North Slope oil work, in contrast, typically strengthens as cold weather sets in. Employment in the industry will accelerate this winter as construction proceeds on two large new projects, Pikka, being developed by Santos, Ltd., and Willow, by ConocoPhillips.
Santos expects to employ 1,000 in construction this winter and ConocoPhillips projects its winter workforce at 1,200.
Similar strong winter construction seasons are expected on the slope until Pikka’s first phase is completed in 2026 and Willow begins production in 2029.
In other industries, leisure and hospitality job growth slowed in October to a 3.1 percent increase compared with 3.6 percent in September, both against the same month of the previous year. Leisure and hospitality is a job category that includes restaurant and hotel workers and it is seen as an indicator for tourism.
This is seen as a normal seasonal slowdown but it is coming off strong growth this summer from a record-breaking visitor season.
The large retail sector was up 400 jobs in October, for a 1.2 percent growth, a reflection of consumer spending and a stable economy,
In other fields, health care added 1,400 jobs in October, with the strongest growth in hospitals. Professional and business services, which includes engineering and consulting, added 700 jobs in October compared with the same month of 2022. Transportation, warehousing and utilities added 600.

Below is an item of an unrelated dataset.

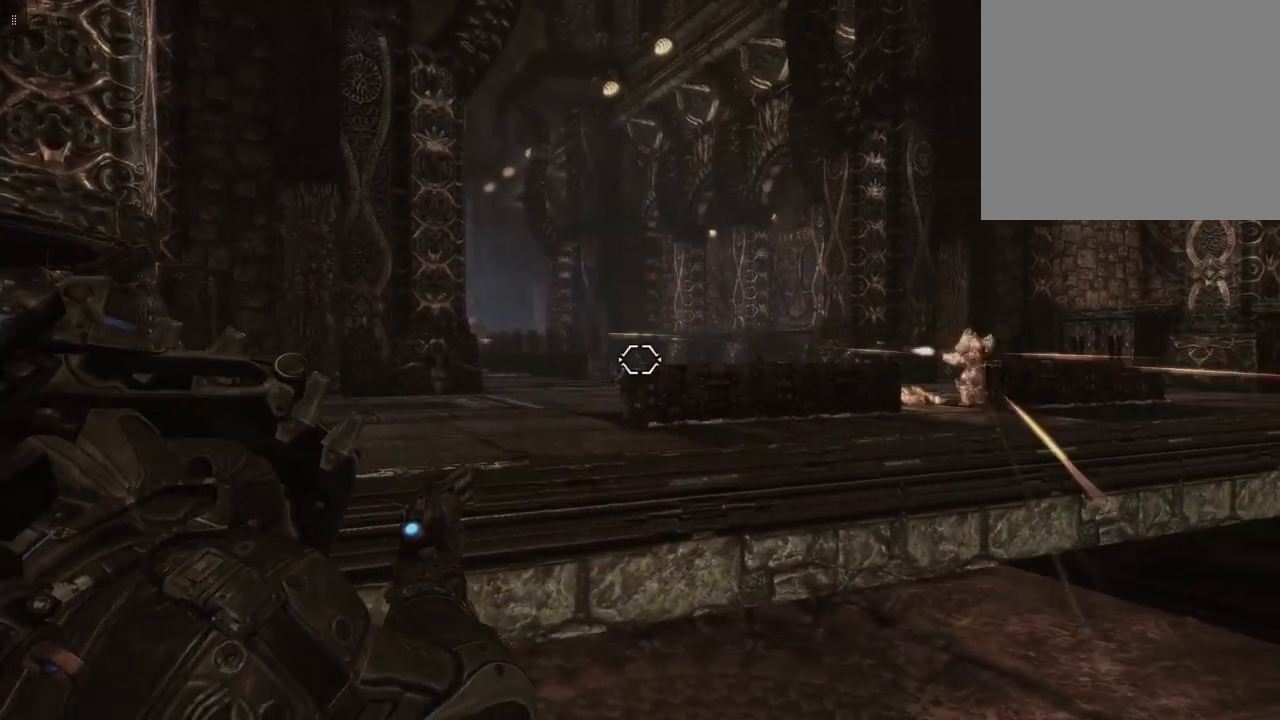
{"buttons": ["L2"], "left_stick": "down-right", "right_stick": "center", "events": [[33, "left_stick", "down-right"]]}
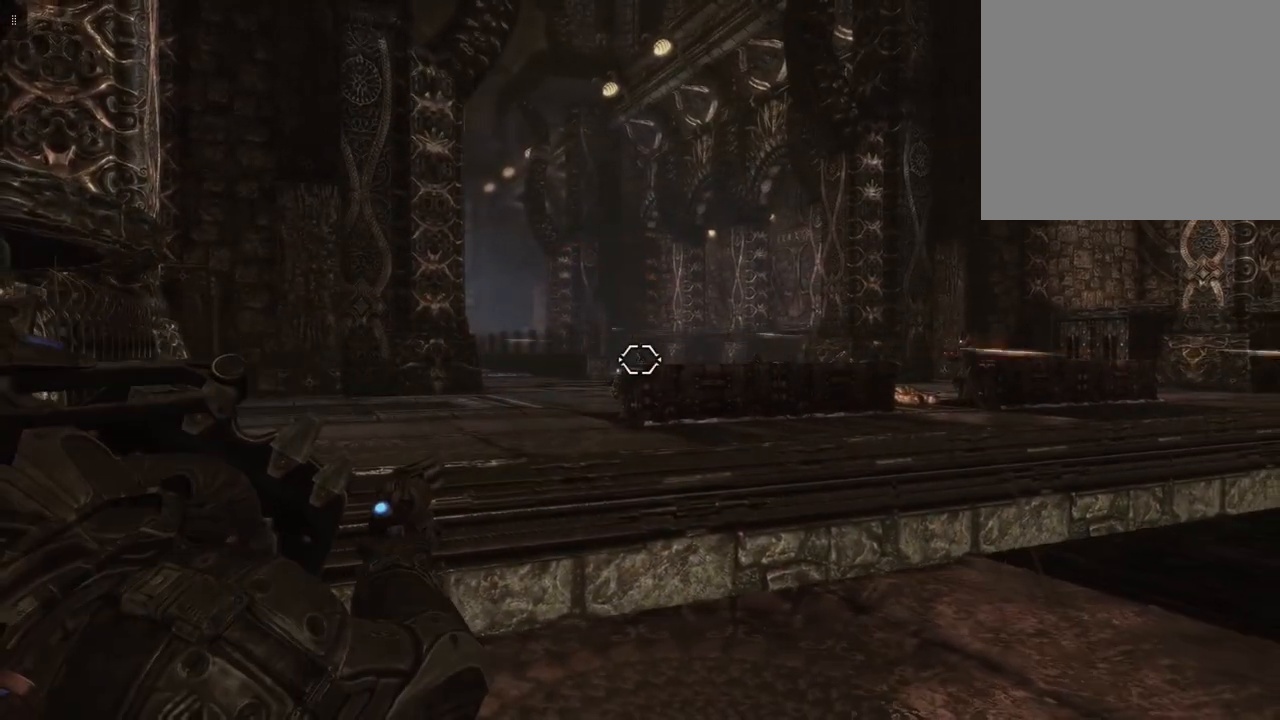
{"buttons": ["L2"], "left_stick": "down-right", "right_stick": "center", "events": []}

Most Alaska industries grew, with two longstanding exceptions. Information was flat over the year and financial activities employment was down by 100.
Government job growth was led by federal government (600). State government was down by 100 jobs and local government, which includes public schools, was up by 500, mostly in education.
Alaska’s seasonally adjusted unemployment rate was 4.3 percent in October and the comparable U.S. rate was 3.9 percent.